Franklin Templeton’s Onchain U.S. Government Money Fund — FOBXX for short — provides holders with a 5.12% yield, which it earns through investments in various US treasury bills and Federal Home Loan Banks.

The fund is worth $420 million, and its shares are represented onchain through Benji tokens. Each token is worth one share, and each share is worth $1.

While FOBXX is available on a number of different networks — Arbitrum, Avalanche, Stellar, Polygon — investors can only gain exposure to it through Franklin Templeton’s web portal and dedicated apps.

In other words, while the fund uses public blockchains, it isn’t permissionless the same way DeFi protocols tend to be.

“The fund is available to US-based investors that meet the same know-your-customer, anti-money laundering standards that we have for investors putting money in our mutual funds,” Bayston said.

$6.4 trillion market

Money funds might be new to crypto, but they’re ubiquitous in the broader financial system.

The first money fund launched in 1971. Since then, the sector has amassed more than $6.4 trillion in assets in the US alone.
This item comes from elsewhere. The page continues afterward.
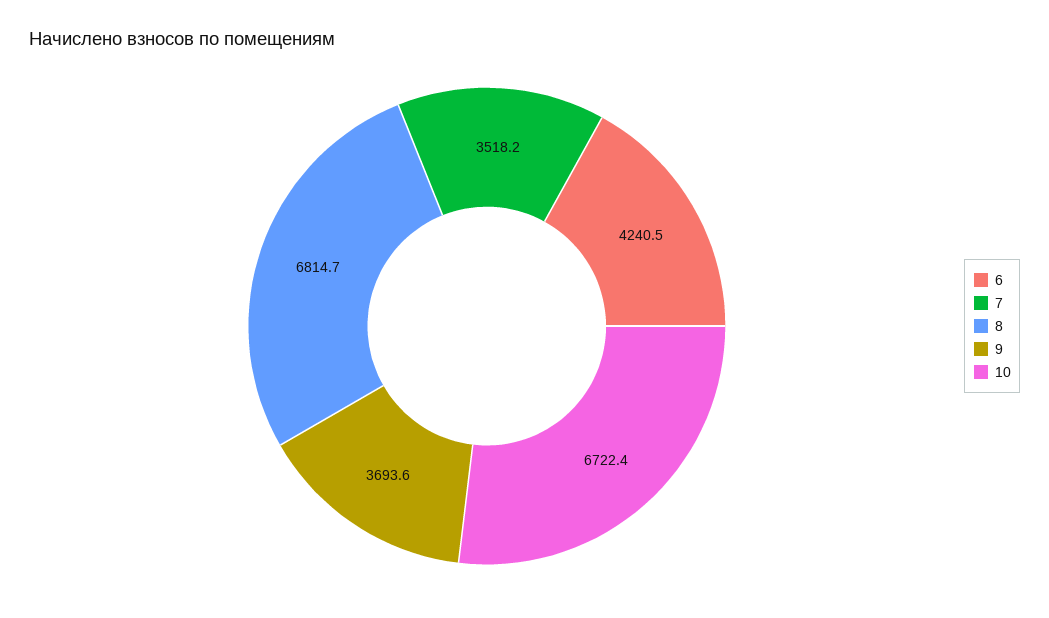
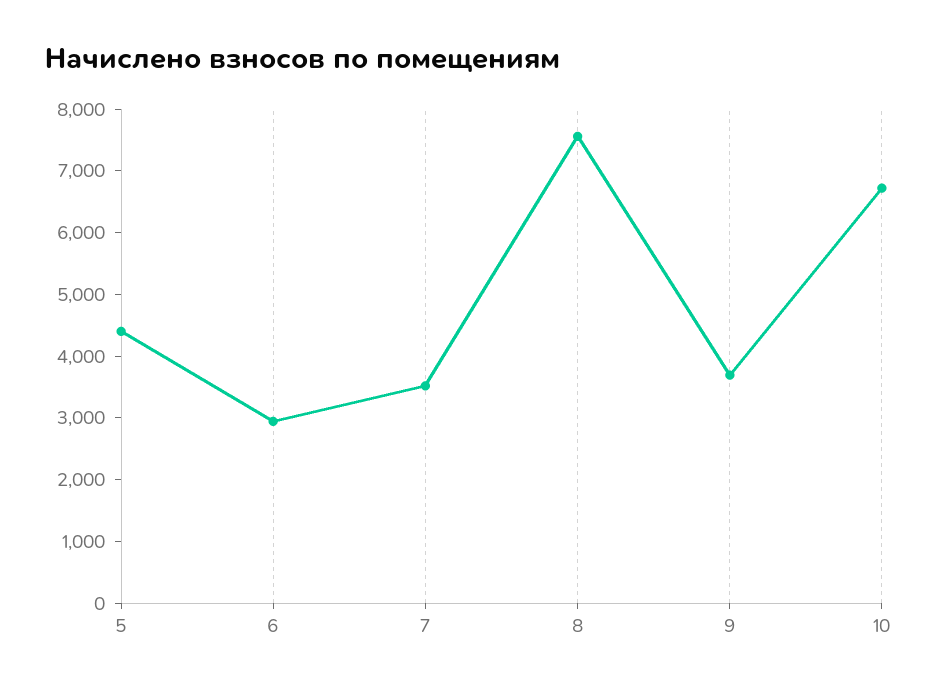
6: 4240.5 -> 3000
8: 6814.7 -> 7600
5: none -> 4400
That’s about three times the valuation of the entire cryptocurrency market, which currently sits at $2.1 trillion.

“We see a wide and expanding opportunity to bring these very plain, vanilla money fund features onto these networks,” Bayston said.

The long-term objective is for money funds to permeate across the ecosystem, and be used the same way as stablecoins.

“If you predict that stablecoins are going to grow everywhere, money funds have the possibility to achieve that same kind of opportunity,” Bayston said.